Auction Algorithm is not converging due to round off error in dell 7820
4 views (last 30 days)
The Question is specifically related to Tracker and Sensor Fussion Toolbox
In trackerGNN, i am using auction algorithm for association. Due to a certain condition the code is stuck in lapAuctionFwdRev.
- I ran code in 3 dell 7820 servers and code gets stuck in lapAuctionFwdRev
- when i ran the code in dell 7910 server and dell m6800, it works fine. (i.e. Auction converges)
Upon investigation i found out that two cost values are approx equal with a difference of 1e-14 thus minRes is 1e-14. In dell 7820, when it tries to break the tie, a NaN stays in rowSoln and colSoln which is not letting the while loop break in lapAuctionFwdRev function thus stuck in infinite loop. when i ran the same condition in anyother dell model, it works fine. It most probably is the rounding off error occuring in findAllMin function (findAllMin function is used inside lapAuctionFwdRev function)
function [minValue,minIndicies] = findAllMin(values)
minValue = min(values);
minIndices = find(values==minValues)
the minIndices are different in dell 7820 as compared to anyother dell model due to round off error.
- How to solve this problem in dell 7820?
- Is this a known issue (auction infinite loop stuck )?
- How to set maxAuction limit from trackerGNN (maxAuction parameter is found inside the lapAuctionFwdRev function which can limit the while loop from runing infinitely)? It is set to inf by default. How to set it to a finite value from tracker Initialization
Kudos to tracker and Sensor fussion toolbox team for such a detailed documentation. Any help will be appreciated
Prashant Arora on 29 Jul 2021
The auction algorithm is indeed suspectible to "price wars" when epsilon is low and cost of assignments are roughly equal. This can result in the algorithm getting stuck for a long time and may be indefinitely stuck due to numerical precision.
You cannot set the maxAuction limit from the tracker. If you would like to continue using auction algorithm, I would suggest you to create a copy of the auction algorithm, make modifications (set maxAuction) and use your modified assignment algorithm with trackerGNN by setting 'Assignment' as 'Custom'.
You can also choose to use other assignment algorithms with trackerGNN such as "Matchpairs", "Munkres" and "Jonker-Volgenant".
More Answers (1)
Walter Roberson on 28 Jul 2021
min() never does rounding. min() of a single parameter uses bit-for-bit comparisons (since the entire array is always the same datatype.)
== between two values of the same datatype always uses bit-for-bit comparisons. The output of min() over a single numeric parameter is always going to be the same datatype as the parameter was, and then you are comparing that bit-for-bit identical copy of the minima that is stored in minValue against the values in the original array.
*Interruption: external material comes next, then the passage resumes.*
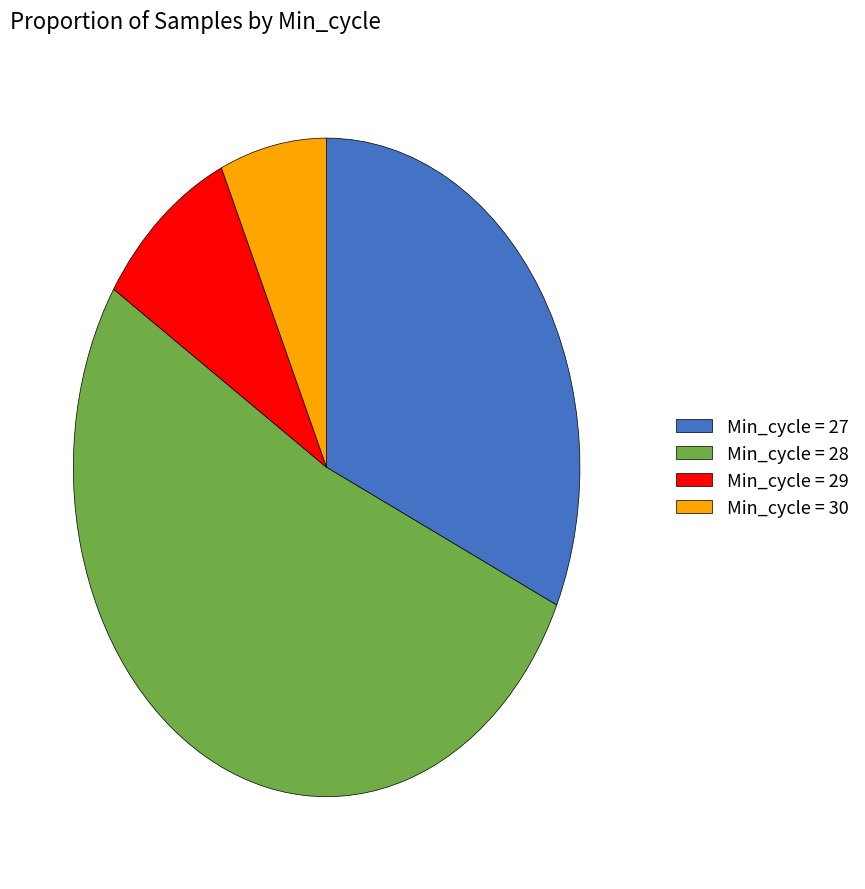

Which has a higher value, Min_cycle = 27 or Min_cycle = 29?

Min_cycle = 27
Except in the case where the array is all nan, the == in that situation is guaranteed to match at least one value. (When the entire array is nan, the output of min() is not guaranteed to be bitwise identical to any of the input nan values.)
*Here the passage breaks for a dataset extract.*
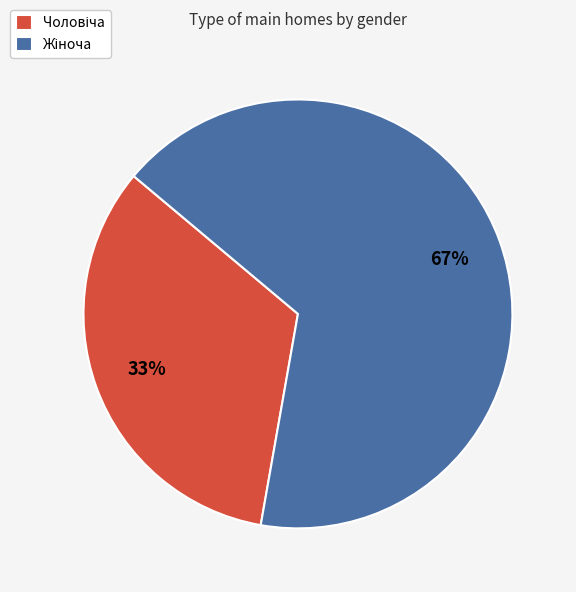

How many slices are in this pie chart?

2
Therefore, the problem is not in findAllMin()
However, the challenge could be in the values that are passed to findAllMin(). Different processors have different instruction sets and different cache behaviors, so it is expected that the exact results of numeric computation might be different on different processors.
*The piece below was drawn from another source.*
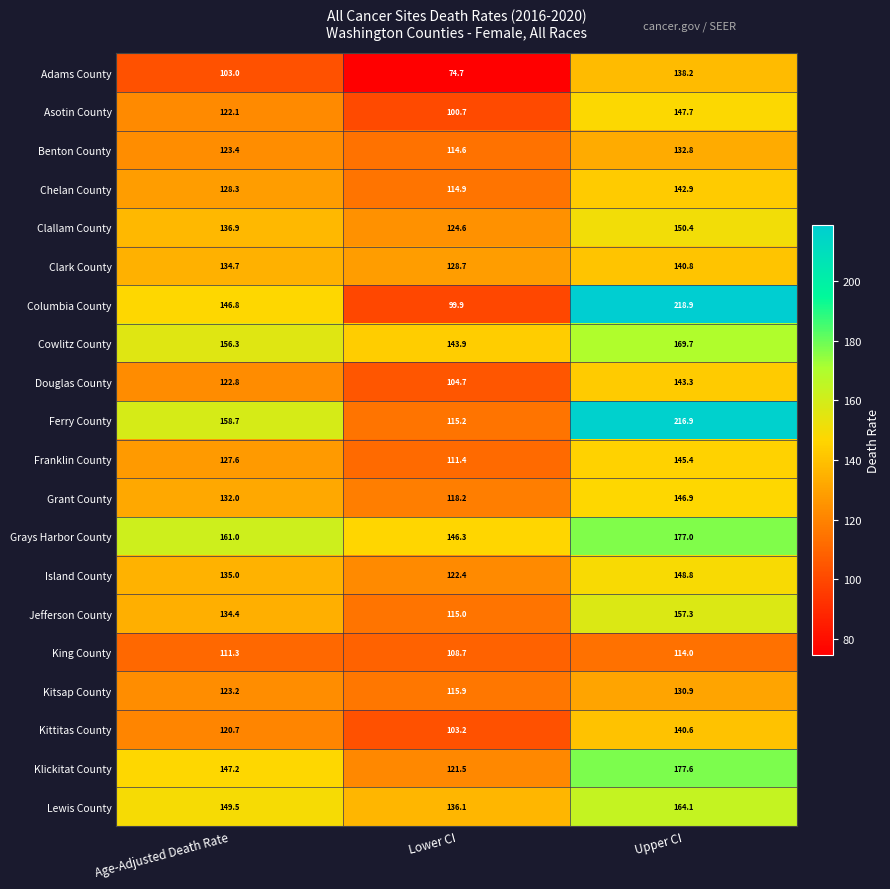

Is it true that Klickitat County equals 48.8 at Lower CI?

False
The 7820 appears to have "One or Two Intel Xeon Scalable Processor family CPUs (1st and 2nd generation)with up to 28 cores per processor". However, current online purchasing options for it include Intel Xeon Bronze 3204, Intel Xeon Silver 4208, Intel Xeon Silver 4214R, Intel Xeon Gold 5222
The 7910 has "Single or dual Intel® Xeon® processor E5-2600 v4" . Unfortunately the 7910 does not appear to be sold anymore so I cannot list specific CPUs.
The m6800 has "4th Generation Intel® Core™ i5 and i7 processor options up to Intel Core i7 Extreme Edition"
When I compare the Xenon processors, it looks to me as if there are differences in the number of cores, in the efficiency, and in the amount of cache available per core, but I do not notice any differences in available instruction sets (I might have overlooked something.) However, differences in the amount of cache can lead to differences in computed result, as the calculations can end up getting blocked differently.
At the moment I have no ideas as to why you might be getting nans; I am not familiar with the algorithms being used. But I do know that differences are to be expected. I would tend to only expect a difference to result in a nan if you were working with calculations that are numerically unstable.